Probably a lot more of what they have been seeing, if not worse than what they’ve been seeing.
Kelly’s offense runs off of quick decisions and even faster, accurate passes. Strength was never a concern with Kaepernick in the past, but it has been Kelly’s primary concern with Kaepernick. He has never been an accurate passer which is going to be abundantly clear as he tries to connect with the very average receivers the 49ers currently have on the roster.
His best chance to make a difference is going to be in the running game, but teams already know what he is capable of.

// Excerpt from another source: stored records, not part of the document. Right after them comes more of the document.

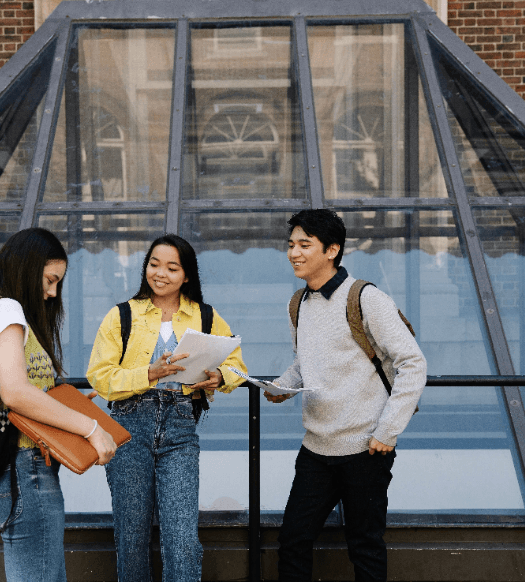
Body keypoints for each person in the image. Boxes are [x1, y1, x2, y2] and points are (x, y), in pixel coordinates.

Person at [266, 209, 426, 582]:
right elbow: (303, 363)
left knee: (365, 547)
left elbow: (413, 363)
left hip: (365, 449)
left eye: (305, 245)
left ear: (332, 249)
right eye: (291, 245)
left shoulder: (365, 298)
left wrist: (387, 431)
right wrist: (281, 387)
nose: (294, 253)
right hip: (315, 449)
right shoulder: (297, 304)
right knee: (292, 541)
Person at [86, 233, 246, 582]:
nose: (160, 273)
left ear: (186, 275)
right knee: (131, 537)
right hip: (129, 424)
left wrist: (220, 377)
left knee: (183, 538)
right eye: (154, 264)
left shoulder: (204, 315)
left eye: (172, 268)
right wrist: (148, 373)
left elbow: (237, 365)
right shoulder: (122, 315)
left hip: (180, 425)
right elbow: (99, 376)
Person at [0, 227, 117, 582]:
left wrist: (65, 409)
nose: (52, 293)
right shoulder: (6, 309)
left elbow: (14, 391)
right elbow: (15, 394)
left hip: (17, 467)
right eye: (50, 280)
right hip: (24, 466)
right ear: (26, 267)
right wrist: (91, 427)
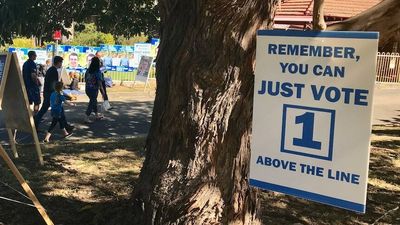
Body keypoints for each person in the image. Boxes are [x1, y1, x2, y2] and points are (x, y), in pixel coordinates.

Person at [35, 56, 74, 132]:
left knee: (55, 109)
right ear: (58, 62)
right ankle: (35, 123)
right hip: (51, 94)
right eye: (61, 62)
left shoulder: (51, 70)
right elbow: (53, 84)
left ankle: (65, 126)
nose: (61, 64)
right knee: (52, 110)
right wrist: (59, 93)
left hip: (48, 93)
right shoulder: (54, 71)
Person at [84, 57, 104, 123]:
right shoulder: (98, 72)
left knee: (94, 101)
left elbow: (85, 78)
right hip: (94, 89)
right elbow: (99, 82)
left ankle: (96, 115)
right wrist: (103, 92)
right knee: (92, 102)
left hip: (87, 88)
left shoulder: (88, 70)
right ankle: (86, 117)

Everyone is going to game plan to take away his running lanes and make him beat them throwing—something he has never been good at.
While a change needed to be made, the 49ers might have been better to wait a week and throw Kaepernick in against the Tampa Bay Buccaneers rather than the Buffalo Bills. Running lanes will certainly be hard to come by, and Rex Ryan will likely put a ton of pressure on Kaepernick to make sure he doesn’t have the chance to work any of the cobwebs out.
His last start came almost a calendar year ago; a 27-6 loss to the Rams (November 1; he was 20-41 for just 162 yards).